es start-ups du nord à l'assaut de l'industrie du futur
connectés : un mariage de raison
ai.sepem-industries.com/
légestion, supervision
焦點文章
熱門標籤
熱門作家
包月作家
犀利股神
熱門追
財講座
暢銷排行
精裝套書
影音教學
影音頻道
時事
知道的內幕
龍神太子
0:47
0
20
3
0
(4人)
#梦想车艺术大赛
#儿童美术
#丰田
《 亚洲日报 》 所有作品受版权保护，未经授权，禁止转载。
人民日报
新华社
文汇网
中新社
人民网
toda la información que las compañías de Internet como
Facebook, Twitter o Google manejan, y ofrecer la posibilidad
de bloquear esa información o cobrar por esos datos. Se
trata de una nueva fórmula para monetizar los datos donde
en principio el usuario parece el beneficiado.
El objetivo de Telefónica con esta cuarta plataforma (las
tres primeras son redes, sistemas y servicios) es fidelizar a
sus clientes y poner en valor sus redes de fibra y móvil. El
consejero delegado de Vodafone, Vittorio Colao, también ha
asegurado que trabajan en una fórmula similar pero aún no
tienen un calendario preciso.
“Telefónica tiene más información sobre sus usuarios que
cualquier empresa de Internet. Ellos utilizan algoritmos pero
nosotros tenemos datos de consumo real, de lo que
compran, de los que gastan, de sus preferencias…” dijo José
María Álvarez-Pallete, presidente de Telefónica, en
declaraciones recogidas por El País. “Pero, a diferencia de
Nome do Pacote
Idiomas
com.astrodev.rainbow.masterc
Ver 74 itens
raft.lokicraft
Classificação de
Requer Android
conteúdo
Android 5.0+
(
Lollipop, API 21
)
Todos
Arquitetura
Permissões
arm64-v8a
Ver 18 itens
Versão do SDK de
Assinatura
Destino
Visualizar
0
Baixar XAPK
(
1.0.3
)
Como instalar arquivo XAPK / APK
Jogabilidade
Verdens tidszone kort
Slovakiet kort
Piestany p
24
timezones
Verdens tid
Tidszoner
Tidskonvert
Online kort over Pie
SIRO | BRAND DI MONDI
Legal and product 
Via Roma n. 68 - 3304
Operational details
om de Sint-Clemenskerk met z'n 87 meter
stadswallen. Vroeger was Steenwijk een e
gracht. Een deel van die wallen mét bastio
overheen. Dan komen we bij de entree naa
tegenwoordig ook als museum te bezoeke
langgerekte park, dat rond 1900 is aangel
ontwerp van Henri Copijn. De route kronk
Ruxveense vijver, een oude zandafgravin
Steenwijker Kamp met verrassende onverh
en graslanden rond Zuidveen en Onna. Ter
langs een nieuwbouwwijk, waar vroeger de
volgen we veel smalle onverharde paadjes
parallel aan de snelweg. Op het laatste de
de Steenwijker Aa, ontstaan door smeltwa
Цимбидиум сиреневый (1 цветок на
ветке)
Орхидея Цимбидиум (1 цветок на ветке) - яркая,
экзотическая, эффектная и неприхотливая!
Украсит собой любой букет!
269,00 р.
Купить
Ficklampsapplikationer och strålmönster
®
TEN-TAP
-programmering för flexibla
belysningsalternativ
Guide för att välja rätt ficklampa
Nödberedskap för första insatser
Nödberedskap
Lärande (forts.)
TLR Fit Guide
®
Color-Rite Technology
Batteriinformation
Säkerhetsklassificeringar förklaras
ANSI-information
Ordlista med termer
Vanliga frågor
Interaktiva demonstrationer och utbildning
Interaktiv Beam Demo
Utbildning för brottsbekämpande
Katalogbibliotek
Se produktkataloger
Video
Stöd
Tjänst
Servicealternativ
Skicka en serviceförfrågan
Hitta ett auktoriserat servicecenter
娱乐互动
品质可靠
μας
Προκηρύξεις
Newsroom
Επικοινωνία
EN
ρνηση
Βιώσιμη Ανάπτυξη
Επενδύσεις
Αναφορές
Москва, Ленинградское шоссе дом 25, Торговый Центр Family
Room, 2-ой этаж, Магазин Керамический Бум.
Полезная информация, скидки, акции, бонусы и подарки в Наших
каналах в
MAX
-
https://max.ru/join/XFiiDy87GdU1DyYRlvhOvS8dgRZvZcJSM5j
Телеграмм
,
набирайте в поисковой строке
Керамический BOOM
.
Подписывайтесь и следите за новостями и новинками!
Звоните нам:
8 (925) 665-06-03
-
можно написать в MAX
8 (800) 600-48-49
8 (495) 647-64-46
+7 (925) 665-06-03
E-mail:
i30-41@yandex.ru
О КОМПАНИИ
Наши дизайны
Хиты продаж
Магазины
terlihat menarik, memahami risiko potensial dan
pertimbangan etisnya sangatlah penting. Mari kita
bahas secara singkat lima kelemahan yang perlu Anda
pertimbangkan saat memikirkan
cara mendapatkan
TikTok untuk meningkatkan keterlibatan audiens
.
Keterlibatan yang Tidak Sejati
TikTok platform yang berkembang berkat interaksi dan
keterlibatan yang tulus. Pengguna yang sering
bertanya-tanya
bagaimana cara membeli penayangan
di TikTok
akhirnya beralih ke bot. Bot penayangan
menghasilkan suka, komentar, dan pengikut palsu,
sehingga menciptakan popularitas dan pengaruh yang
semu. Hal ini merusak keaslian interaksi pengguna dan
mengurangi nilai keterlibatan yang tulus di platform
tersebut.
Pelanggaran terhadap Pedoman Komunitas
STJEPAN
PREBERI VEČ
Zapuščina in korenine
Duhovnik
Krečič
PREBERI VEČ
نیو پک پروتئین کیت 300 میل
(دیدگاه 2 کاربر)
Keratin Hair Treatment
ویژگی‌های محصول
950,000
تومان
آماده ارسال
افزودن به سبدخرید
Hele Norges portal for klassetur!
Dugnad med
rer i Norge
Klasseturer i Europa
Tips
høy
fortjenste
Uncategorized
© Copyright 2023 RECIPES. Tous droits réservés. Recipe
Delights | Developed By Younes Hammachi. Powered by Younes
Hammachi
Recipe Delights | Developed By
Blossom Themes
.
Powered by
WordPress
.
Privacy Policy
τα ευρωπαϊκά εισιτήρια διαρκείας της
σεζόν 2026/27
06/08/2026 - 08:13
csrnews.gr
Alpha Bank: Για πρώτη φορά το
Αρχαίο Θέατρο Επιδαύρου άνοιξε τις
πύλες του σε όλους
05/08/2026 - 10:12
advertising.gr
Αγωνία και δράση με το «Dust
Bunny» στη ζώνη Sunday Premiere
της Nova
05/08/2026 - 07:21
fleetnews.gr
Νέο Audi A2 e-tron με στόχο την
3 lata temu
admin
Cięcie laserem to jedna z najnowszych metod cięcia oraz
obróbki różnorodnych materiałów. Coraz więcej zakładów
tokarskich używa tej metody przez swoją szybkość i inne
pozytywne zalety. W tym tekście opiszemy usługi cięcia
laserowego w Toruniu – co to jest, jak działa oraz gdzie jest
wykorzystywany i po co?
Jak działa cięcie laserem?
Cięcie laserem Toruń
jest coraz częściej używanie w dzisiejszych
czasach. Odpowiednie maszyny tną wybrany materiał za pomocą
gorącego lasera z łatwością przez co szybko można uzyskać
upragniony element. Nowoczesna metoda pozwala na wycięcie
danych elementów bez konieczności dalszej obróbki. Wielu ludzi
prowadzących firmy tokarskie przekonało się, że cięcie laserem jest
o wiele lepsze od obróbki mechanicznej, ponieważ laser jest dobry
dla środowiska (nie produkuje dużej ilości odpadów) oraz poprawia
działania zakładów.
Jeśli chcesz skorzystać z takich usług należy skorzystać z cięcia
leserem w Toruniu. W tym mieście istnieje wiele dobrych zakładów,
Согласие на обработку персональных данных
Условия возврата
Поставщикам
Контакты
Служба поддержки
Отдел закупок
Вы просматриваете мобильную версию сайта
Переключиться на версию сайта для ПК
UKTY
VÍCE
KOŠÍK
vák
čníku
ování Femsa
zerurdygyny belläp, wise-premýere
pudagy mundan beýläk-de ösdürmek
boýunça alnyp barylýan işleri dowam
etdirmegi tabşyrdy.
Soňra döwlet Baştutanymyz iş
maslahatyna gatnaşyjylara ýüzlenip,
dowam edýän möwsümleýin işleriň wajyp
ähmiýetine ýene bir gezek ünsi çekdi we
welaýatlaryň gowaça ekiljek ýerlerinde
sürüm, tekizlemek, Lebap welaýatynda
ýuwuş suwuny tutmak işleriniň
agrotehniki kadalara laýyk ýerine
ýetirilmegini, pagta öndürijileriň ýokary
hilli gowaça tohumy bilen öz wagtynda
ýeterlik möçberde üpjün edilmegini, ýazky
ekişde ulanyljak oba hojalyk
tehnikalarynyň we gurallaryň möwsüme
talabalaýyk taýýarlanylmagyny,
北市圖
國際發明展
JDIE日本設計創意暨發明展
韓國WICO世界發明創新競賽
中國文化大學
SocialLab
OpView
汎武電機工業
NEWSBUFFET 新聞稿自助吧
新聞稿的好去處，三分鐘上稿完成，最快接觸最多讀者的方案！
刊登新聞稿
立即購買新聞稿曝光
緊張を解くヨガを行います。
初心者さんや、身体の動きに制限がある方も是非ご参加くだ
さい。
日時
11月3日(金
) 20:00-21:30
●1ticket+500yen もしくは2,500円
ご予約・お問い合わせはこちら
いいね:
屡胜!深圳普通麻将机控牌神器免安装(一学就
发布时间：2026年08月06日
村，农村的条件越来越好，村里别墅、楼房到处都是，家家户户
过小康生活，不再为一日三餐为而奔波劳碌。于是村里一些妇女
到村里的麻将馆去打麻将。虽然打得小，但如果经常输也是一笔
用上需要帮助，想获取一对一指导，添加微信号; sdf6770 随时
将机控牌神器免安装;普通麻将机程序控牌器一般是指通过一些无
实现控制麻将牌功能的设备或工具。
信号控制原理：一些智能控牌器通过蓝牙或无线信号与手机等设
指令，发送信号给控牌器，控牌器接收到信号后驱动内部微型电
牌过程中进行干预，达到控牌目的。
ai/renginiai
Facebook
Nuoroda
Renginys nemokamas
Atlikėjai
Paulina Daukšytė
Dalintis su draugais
━━━━━━━━━━━━━━━━
● Exercise directions
Return the items' lines unchanged, beginning with the first line of the items and stopping after the line that contains "en principio el", with both of those lines included.

● Completed task
es start-ups du nord à l'assaut de l'industrie du futur
connectés : un mariage de raison
ai.sepem-industries.com/
légestion, supervision
焦點文章
熱門標籤
熱門作家
包月作家
犀利股神
熱門追
財講座
暢銷排行
精裝套書
影音教學
影音頻道
時事
知道的內幕
龍神太子
0:47
0
20
3
0
(4人)
#梦想车艺术大赛
#儿童美术
#丰田
《 亚洲日报 》 所有作品受版权保护，未经授权，禁止转载。
人民日报
新华社
文汇网
中新社
人民网
toda la información que las compañías de Internet como
Facebook, Twitter o Google manejan, y ofrecer la posibilidad
de bloquear esa información o cobrar por esos datos. Se
trata de una nueva fórmula para monetizar los datos donde
en principio el usuario parece el beneficiado.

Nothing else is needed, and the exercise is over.